… para dizer as coisas …
Espaço entre as coisas dá título à mostra de Antonio Bokel, cujo conjunto reunido tem como fio poético a ideia de intervalo – não como mera ausência, mas como elo de ligação entre o circunstancial e o subjetivo. Nele, uma espécie de força nos conduz de um trabalho a outro, feito linha magnética através da qual as obras parecem repercutir, em circularidade, graças a formas e sinais em permanente rearranjo.
Trata-se, aqui, de apresentar a produção mais recente do artista, na qual a urgência da pintura urbana, que caracterizava sua poética, silencia em favor da concentração sobre coisas mundanas.

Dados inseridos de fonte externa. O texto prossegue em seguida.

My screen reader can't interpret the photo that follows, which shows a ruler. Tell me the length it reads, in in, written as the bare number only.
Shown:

Não por acaso, coisas assumem o papel de imagens e estas, no lugar de palavras, criam conexões, feito poesia a sugerir novos significados ao nosso estar no mundo.
Ora, para se percorrer os espaços entre as coisas é mister atravessar uma ponte. Sim! Uma ponte construída com silêncio. Intervalo através do qual se pode escutar as coisas, como quem medita. Mas vejam, à maneira de Rilke, elas (as coisas) parecem precisar de nós. E talvez estejamos aqui, como afirma o poeta, para dizê-las como jamais pensaram ser. Efêmeras coisas que, “estranhamente, nos solicitam. A nós, os mais efêmeros”.

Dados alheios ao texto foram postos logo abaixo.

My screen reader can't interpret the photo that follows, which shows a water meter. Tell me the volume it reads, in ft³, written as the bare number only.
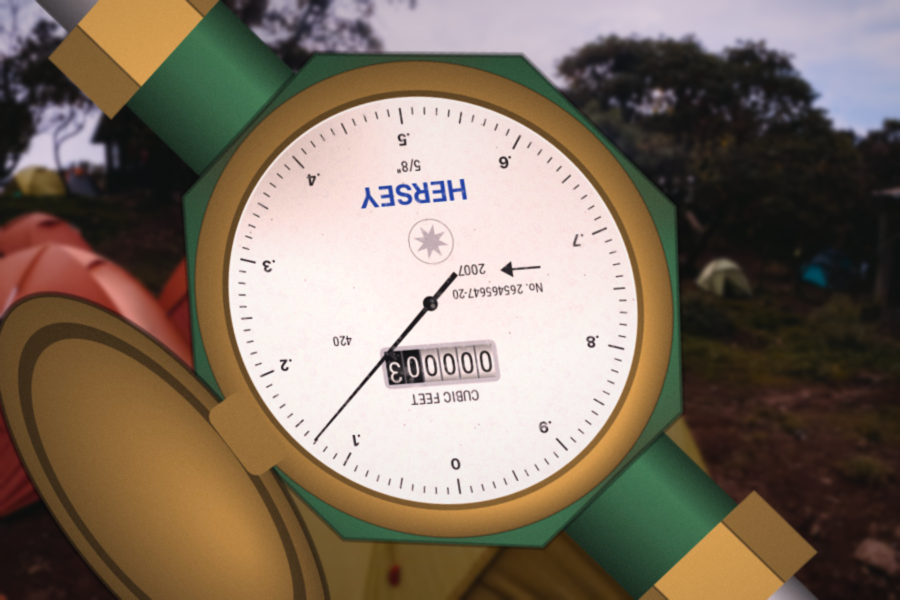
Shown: 3.13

(Afinal, nós também precisamos delas.)
… casa, árvore, porta, janela, jarro… coisas mundanas que nos alertam sobre instante e perenidade, dados lapsos e ritmos que as separam e igualmente ligam-nas, emprestando-lhes formas – tal qual a música ao silêncio e o vaso ao vazio, como vaticinou Braque. Assim, feito escrita intervalar, escrita de imagens, poesia expandida a nos empoderar ante a finitude.
(Seria esse espaço um tipo de portal?)
Somos tão fugazes… Nossa existência contrasta com nosso desejo pela perenidade… Então, nossa imagem se espelha nas marcas que deixamos… E assim, coisas mundanas, objetos domésticos, edificações (com propósitos que, por vezes, nos escapam) são para Bokel naturezas mudas ou mortas, em que espaços “entre” – ou melhor, vazios – parecem gritar aos nossos olhos, para se fazerem ver e ouvir, na condição de imortalidade.
Em sua feição ingênua, este conjunto de obras assinadas por Antonio Bokel (pinturas sobre papel, tela, madeira e cerâmica) revela sofisticação, tanto na paleta quanto na pesquisa formal, além de vasta experimentação dos materiais. E no entender desta curadoria, indica também ser liminar ao projeto poético do artista.
Sob notável interesse em precursores do Modernismo (como é referencial a produção de Volpi e Matisse), da arte urbana (como é exemplo Basquiat) e da artis-manus (relacionada à arte naïf), suas obras mesclam vocabulários que transitam do grafite citadino à artesania doméstica, tocando em questões filosóficas acerca do sujeito no mundo. Metaforicamente, retratam as coisas, não como meras “naturezas mortas”, mas, sim, como “vidas suspensas”. Vidas oriundas do desejo, de Antonio, de dar voz ao vazio do indizível.